Steering LLMs Towards Unbiased Responses: A Causality-Guided Debiasing Framework

Jingling Li,Zeyu Tang,Xiaoyu Liu,Peter Spirtes,Kun Zhang,Liu Leqi,Yang Liu
2024-03-14
Abstract:Large language models (LLMs) can easily generate biased and discriminative responses. As LLMs tap into consequential decision-making (e.g., hiring and healthcare), it is of crucial importance to develop strategies to mitigate these biases. This paper focuses on social bias, tackling the association between demographic information and LLM outputs. We propose a causality-guided debiasing framework that utilizes causal understandings of (1) the data-generating process of the training corpus fed to LLMs, and (2) the internal reasoning process of LLM inference, to guide the design of prompts for debiasing LLM outputs through selection mechanisms. Our framework unifies existing de-biasing prompting approaches such as inhibitive instructions and in-context contrastive examples, and sheds light on new ways of debiasing by encouraging bias-free reasoning. Our strong empirical performance on real-world datasets demonstrates that our framework provides principled guidelines on debiasing LLM outputs even with only the black-box access.

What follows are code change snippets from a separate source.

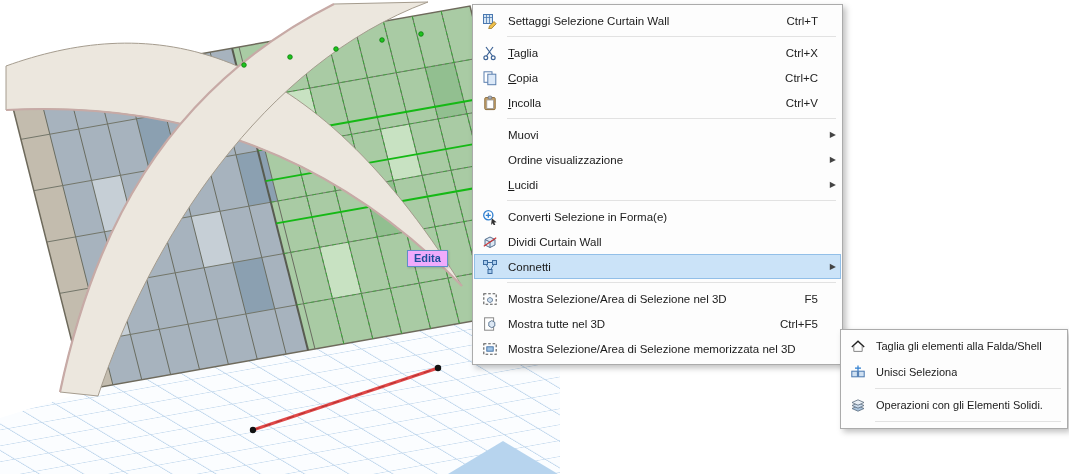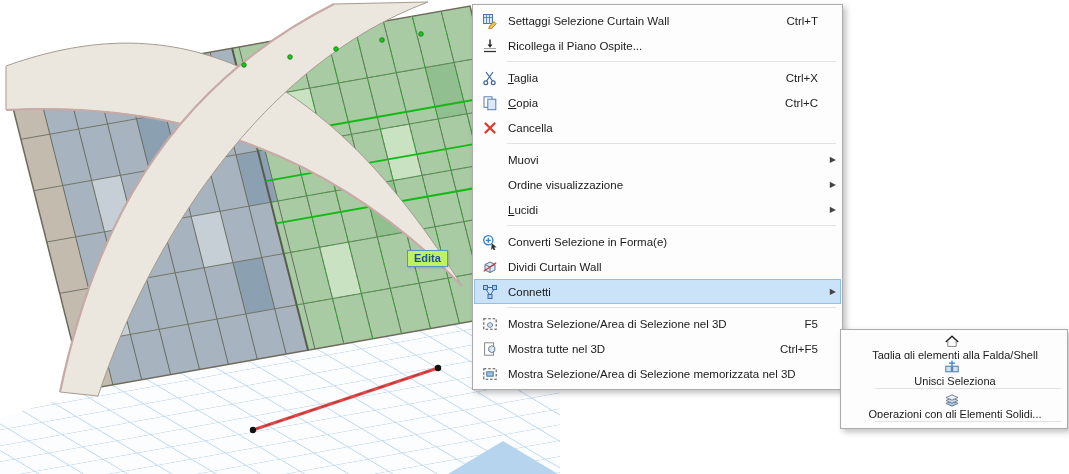--- a/index.html
+++ b/index.html
@@ -127,19 +127,6 @@
       <span class="mi-shortcut">Ctrl+T</span>
       <span class="mi-arrow"></span>
     </div>
-    <div class="menu-item">
-      <span class="mi-icon">
-        <svg width="16" height="16" viewBox="0 0 16 16">
-          <path d="M2 13.5h12" stroke="#333" stroke-width="1.3" fill="none"></path>
-          <path d="M2 10.5h12" stroke="#999" stroke-width=".9" fill="none"></path>
-          <path d="M8 1.5v5.5" stroke="#222" stroke-width="1.4" fill="none"></path>
-          <path d="M5.6 6.5 8 9.8 10.4 6.5z" fill="#222"></path>
-        </svg>
-      </span>
-      <span class="mi-label">Ricollega il Piano Ospite...</span>
-      <span class="mi-shortcut"></span>
-      <span class="mi-arrow"></span>
-    </div>
     <div class="menu-sep"></div>
     <div class="menu-item">
       <span class="mi-icon">

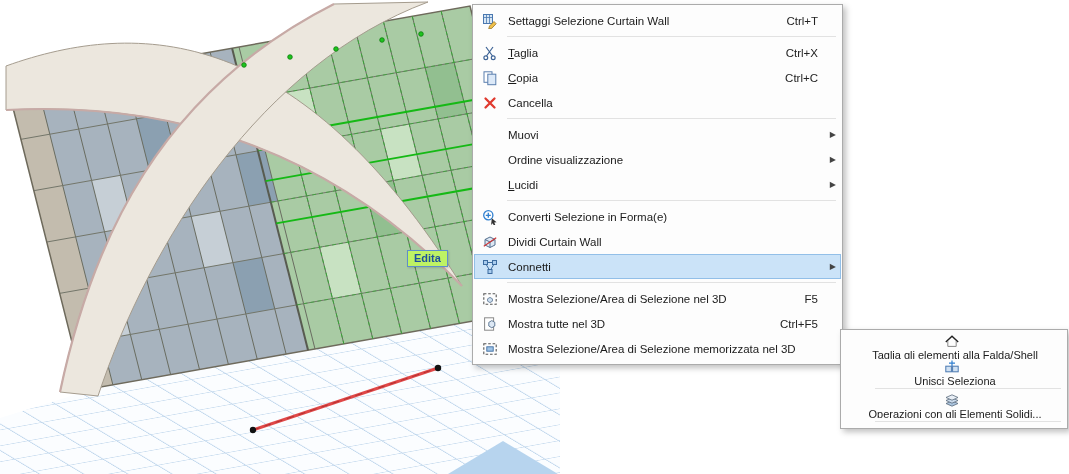--- a/index.html
+++ b/index.html
@@ -154,6 +154,18 @@
     <div class="menu-item">
       <span class="mi-icon">
         <svg width="16" height="16" viewBox="0 0 16 16">
+          <rect x="2.8" y="2.6" width="10.4" height="12" rx="1" fill="#c9a36a" stroke="#8a6d3e"></rect>
+          <rect x="6.2" y="1.2" width="3.6" height="2.8" rx=".9" fill="#aab2bc" stroke="#6b7280" stroke-width=".8"></rect>
+          <rect x="4.8" y="5" width="6.6" height="8.4" fill="#fff" stroke="#999" stroke-width=".8"></rect>
+        </svg>
+      </span>
+      <span class="mi-label"><u>I</u>ncolla</span>
+      <span class="mi-shortcut">Ctrl+V</span>
+      <span class="mi-arrow"></span>
+    </div>
+    <div class="menu-item">
+      <span class="mi-icon">
+        <svg width="16" height="16" viewBox="0 0 16 16">
           <path d="M3.5 3.5 12.5 12.5M12.5 3.5 3.5 12.5" stroke="#e03a2f" stroke-width="2.3" stroke-linecap="round" fill="none"></path>
         </svg>
       </span>

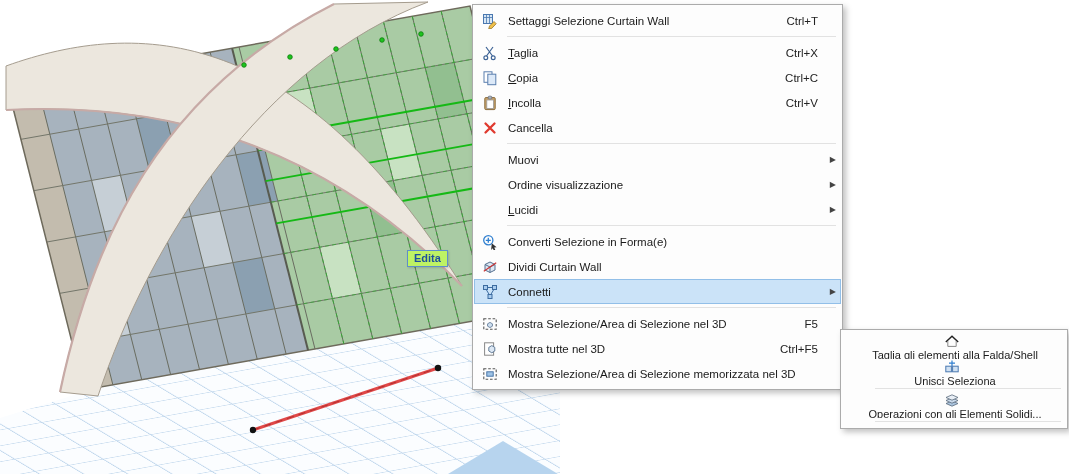--- a/index.html
+++ b/index.html
@@ -163,16 +163,6 @@
       <span class="mi-shortcut">Ctrl+V</span>
       <span class="mi-arrow"></span>
     </div>
-    <div class="menu-item">
-      <span class="mi-icon">
-        <svg width="16" height="16" viewBox="0 0 16 16">
-          <path d="M3.5 3.5 12.5 12.5M12.5 3.5 3.5 12.5" stroke="#e03a2f" stroke-width="2.3" stroke-linecap="round" fill="none"></path>
-        </svg>
-      </span>
-      <span class="mi-label">Cancella</span>
-      <span class="mi-shortcut"></span>
-      <span class="mi-arrow"></span>
-    </div>
     <div class="menu-sep"></div>
     <div class="menu-item">
       <span class="mi-icon"></span>

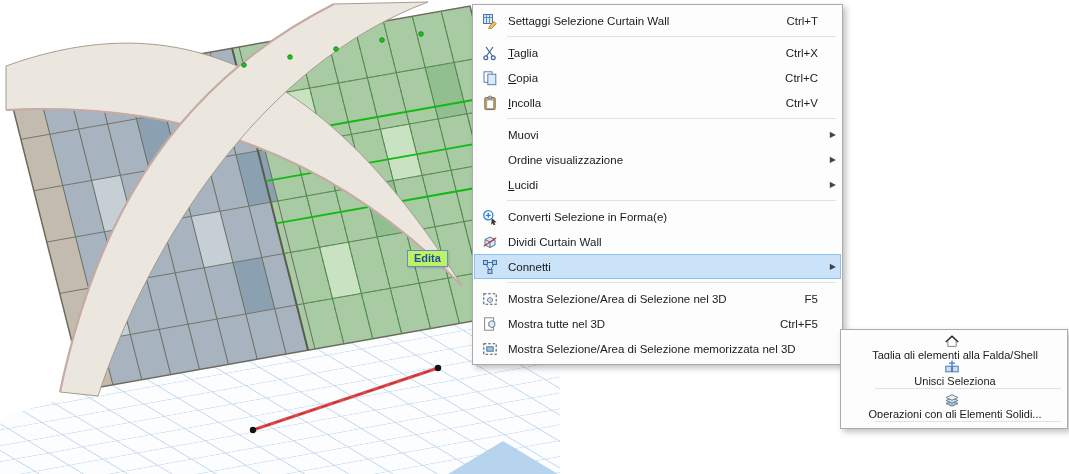--- a/index.html
+++ b/index.html
@@ -13,7 +13,7 @@
   .scene-svg{position:absolute;left:0;top:0;}
   .edita-tip{
     position:absolute;left:407px;top:250px;
-    background:#bef264;border:1px solid #5f8fc9;
+    background:#f0abfc;border:1px solid #5f8fc9;
     color:var(--tooltip-blue,#1d4f9e);
     font-weight:bold;font-size:11px;line-height:15px;
     padding:0 6px;white-space:nowrap;

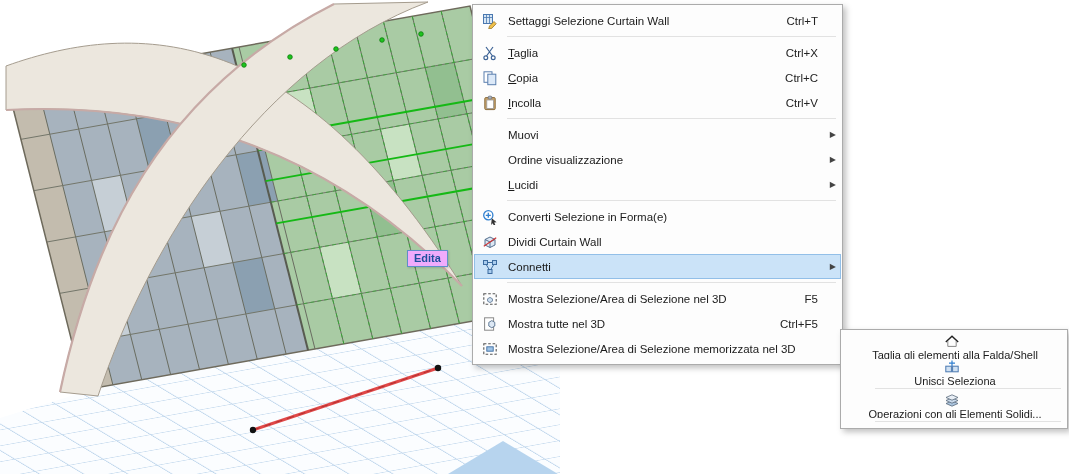--- a/index.html
+++ b/index.html
@@ -29,7 +29,7 @@
   #context-menu{left:472px;top:4px;width:371px;font-size:11.5px;}
   #connect-submenu{left:840px;top:329px;width:228px;font-size:11px;}
   .menu-item{display:flex;align-items:center;height:25px;padding:0 2px 0 4px;cursor:default;}
-  #connect-submenu .menu-item{height:26px;flex-direction:column;}
+  #connect-submenu .menu-item{height:26px;}
   .menu-item.highlighted{
     background:var(--menu-hl,#cbe3f8);
     box-shadow:inset 0 0 0 1px var(--menu-hl-border,#92bfe8);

Computation and Language,Artificial Intelligence,Machine Learning
What problem does this paper attempt to address?
The paper aims to address the issue of social bias in text generation by large language models (LLMs). As these models are increasingly applied in critical decision-making areas such as recruitment and healthcare, reducing the bias they produce becomes crucial. The authors propose a bias mitigation framework based on causal reasoning, utilizing causal understanding to guide the design of prompts to selectively adjust model outputs, thereby reducing the impact of social bias. Specifically, the framework combines existing debiasing techniques and demonstrates through empirical studies that this approach can effectively guide LLMs to generate unbiased responses even with only black-box access.